## TASK STATEMENT
Repeat the entries below exactly. Begin with the first line and end with the line that contains "Figure 1. Representative".

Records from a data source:
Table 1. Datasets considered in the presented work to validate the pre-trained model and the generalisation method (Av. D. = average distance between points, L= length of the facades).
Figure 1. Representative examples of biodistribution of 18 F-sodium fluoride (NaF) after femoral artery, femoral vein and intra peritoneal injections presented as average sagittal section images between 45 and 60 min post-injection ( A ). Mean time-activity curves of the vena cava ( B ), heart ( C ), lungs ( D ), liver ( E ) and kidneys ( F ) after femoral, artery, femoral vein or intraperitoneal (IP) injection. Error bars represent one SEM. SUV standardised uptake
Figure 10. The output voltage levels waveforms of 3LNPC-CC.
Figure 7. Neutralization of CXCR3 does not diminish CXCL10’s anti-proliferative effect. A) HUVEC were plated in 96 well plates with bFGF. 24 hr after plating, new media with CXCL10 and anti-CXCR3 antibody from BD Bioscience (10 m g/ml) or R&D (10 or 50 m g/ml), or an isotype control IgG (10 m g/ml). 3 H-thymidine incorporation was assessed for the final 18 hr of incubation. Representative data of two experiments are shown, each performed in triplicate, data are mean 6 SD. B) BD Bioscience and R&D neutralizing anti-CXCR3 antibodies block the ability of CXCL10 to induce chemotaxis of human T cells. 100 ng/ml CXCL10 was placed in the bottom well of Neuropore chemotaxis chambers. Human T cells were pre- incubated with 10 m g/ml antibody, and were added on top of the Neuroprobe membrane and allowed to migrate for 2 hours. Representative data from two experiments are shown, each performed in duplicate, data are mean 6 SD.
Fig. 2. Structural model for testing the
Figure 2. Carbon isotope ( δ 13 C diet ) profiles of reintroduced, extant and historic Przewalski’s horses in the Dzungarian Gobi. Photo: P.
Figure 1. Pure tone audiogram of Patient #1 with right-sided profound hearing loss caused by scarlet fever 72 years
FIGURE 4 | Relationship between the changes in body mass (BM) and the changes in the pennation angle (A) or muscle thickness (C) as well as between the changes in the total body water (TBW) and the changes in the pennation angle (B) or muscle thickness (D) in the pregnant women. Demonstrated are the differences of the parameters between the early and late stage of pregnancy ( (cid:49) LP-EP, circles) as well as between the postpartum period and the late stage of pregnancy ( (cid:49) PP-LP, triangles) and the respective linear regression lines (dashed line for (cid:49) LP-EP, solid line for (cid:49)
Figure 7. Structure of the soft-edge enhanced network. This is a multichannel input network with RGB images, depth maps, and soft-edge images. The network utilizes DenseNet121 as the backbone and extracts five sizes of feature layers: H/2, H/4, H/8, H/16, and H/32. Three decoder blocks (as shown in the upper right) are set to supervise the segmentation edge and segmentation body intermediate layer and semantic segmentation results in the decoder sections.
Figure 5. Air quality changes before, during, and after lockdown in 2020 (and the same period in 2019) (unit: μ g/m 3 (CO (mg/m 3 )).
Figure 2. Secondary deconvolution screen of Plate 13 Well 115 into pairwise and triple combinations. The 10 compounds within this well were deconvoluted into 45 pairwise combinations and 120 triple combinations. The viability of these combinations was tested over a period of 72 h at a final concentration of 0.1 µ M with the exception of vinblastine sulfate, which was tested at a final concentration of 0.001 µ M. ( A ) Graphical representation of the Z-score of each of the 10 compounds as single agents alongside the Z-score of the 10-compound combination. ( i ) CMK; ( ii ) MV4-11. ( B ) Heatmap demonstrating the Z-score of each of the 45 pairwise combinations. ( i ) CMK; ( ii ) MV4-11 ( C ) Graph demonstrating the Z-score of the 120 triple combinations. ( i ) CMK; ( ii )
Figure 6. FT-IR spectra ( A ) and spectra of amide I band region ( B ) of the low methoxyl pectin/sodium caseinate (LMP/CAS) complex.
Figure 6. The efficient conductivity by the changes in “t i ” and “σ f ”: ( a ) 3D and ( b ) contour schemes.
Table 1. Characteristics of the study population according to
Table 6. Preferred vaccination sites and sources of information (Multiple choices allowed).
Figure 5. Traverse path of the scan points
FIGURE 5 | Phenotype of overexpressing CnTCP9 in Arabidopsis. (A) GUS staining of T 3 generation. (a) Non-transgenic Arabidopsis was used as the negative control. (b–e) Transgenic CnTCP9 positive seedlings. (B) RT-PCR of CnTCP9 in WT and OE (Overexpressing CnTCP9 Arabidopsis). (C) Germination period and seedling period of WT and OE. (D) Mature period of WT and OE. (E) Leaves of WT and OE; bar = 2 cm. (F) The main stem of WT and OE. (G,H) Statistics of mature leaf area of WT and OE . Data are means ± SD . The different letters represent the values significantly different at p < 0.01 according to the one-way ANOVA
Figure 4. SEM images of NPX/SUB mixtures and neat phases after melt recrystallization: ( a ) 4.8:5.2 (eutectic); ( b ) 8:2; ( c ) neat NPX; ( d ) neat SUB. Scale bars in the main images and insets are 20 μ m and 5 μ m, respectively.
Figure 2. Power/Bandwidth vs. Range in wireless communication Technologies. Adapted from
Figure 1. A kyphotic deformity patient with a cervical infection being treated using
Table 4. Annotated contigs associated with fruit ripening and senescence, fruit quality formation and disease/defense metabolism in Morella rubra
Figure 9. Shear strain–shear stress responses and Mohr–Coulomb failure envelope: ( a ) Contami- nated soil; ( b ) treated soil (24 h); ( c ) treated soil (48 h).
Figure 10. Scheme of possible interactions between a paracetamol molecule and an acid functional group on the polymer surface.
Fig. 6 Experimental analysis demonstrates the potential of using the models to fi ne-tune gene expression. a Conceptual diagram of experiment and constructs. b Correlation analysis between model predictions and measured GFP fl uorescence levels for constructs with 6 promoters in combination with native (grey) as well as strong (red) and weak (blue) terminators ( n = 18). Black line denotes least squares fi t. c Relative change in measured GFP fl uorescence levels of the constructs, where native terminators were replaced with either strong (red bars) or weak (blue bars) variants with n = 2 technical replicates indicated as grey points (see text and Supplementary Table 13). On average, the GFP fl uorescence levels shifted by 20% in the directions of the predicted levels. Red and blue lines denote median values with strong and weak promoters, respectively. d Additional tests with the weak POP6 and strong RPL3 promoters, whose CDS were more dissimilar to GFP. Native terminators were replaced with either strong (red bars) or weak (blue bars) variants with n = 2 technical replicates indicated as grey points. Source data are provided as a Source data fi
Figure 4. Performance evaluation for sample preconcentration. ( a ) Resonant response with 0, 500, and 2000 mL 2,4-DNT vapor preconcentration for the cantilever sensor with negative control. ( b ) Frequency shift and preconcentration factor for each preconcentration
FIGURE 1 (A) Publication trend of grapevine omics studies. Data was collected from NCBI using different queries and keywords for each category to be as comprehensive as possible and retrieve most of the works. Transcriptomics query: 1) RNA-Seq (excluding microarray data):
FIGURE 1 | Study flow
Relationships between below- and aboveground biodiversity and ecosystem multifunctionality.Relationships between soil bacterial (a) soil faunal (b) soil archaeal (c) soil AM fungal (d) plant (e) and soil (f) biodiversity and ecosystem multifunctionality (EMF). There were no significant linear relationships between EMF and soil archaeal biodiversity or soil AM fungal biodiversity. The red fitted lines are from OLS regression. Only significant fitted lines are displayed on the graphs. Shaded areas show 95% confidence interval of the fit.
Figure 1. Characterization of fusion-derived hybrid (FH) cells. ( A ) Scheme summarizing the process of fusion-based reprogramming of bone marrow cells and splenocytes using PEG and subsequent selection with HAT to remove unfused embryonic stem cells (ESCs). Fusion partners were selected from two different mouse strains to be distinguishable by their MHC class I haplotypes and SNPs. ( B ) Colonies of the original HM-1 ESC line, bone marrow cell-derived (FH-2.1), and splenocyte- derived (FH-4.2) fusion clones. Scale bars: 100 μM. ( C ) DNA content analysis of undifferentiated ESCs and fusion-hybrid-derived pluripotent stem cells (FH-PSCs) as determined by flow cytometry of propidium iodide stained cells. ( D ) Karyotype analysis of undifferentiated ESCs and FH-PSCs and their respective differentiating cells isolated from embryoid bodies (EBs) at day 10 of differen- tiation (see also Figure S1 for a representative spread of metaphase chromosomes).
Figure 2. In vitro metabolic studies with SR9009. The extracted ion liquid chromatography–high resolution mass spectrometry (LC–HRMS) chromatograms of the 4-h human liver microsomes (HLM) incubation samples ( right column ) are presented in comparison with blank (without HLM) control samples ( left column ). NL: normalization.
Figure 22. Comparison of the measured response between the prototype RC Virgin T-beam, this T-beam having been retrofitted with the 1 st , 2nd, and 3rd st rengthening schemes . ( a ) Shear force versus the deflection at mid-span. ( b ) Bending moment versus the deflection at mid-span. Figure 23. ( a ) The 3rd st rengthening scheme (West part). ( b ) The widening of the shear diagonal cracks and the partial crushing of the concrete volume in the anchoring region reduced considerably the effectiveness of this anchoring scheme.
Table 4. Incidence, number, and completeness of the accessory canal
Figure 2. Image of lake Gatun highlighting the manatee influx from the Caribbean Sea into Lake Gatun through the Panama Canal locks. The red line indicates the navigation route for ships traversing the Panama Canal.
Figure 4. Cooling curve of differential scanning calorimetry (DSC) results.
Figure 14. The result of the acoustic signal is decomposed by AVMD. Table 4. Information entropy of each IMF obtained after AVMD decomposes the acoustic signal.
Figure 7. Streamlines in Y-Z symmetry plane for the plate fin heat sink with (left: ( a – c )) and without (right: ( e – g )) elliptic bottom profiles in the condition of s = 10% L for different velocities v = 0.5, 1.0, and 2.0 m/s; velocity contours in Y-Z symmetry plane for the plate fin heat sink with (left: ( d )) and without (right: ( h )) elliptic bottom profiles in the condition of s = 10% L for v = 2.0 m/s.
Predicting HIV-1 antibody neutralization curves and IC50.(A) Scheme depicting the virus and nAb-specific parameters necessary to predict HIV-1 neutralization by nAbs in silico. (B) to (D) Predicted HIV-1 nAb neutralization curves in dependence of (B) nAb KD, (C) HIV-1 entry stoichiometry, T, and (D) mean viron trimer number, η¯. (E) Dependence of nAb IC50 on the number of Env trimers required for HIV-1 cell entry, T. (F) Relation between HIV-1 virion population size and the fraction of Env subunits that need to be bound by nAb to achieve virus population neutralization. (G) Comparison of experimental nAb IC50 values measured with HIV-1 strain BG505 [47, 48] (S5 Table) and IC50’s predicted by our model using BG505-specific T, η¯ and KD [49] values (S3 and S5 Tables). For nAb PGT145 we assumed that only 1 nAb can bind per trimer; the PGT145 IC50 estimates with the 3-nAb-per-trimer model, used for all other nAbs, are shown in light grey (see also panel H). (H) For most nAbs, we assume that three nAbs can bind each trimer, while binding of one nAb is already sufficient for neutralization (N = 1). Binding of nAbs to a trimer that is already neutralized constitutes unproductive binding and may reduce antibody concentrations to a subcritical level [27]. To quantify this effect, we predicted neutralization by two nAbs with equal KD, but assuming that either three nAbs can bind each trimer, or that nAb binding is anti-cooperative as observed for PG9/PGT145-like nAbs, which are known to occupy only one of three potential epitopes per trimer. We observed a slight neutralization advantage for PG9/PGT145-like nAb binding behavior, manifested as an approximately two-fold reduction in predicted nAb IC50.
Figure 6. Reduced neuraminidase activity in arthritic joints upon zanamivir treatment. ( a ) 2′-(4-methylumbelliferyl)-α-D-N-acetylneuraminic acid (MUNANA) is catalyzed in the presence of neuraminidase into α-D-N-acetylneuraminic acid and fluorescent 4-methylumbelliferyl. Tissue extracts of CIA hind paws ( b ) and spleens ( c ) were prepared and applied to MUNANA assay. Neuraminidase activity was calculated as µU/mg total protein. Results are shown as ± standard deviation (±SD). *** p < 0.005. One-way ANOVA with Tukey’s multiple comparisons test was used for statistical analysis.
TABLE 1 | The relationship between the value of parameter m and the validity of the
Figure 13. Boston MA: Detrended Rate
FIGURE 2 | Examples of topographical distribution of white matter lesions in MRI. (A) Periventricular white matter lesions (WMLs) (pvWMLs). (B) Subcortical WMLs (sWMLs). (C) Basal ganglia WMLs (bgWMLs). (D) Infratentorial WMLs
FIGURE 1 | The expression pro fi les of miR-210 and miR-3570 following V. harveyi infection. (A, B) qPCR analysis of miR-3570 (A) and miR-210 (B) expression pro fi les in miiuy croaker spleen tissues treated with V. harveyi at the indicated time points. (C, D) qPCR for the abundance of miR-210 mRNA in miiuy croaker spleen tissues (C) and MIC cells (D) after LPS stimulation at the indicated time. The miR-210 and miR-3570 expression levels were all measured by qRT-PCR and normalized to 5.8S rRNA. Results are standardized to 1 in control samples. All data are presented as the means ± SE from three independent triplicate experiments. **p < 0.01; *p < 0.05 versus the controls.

## WRITTEN RESPONSE
Table 1. Datasets considered in the presented work to validate the pre-trained model and the generalisation method (Av. D. = average distance between points, L= length of the facades).
Figure 1. Representative examples of biodistribution of 18 F-sodium fluoride (NaF) after femoral artery, femoral vein and intra peritoneal injections presented as average sagittal section images between 45 and 60 min post-injection ( A ). Mean time-activity curves of the vena cava ( B ), heart ( C ), lungs ( D ), liver ( E ) and kidneys ( F ) after femoral, artery, femoral vein or intraperitoneal (IP) injection. Error bars represent one SEM. SUV standardised uptake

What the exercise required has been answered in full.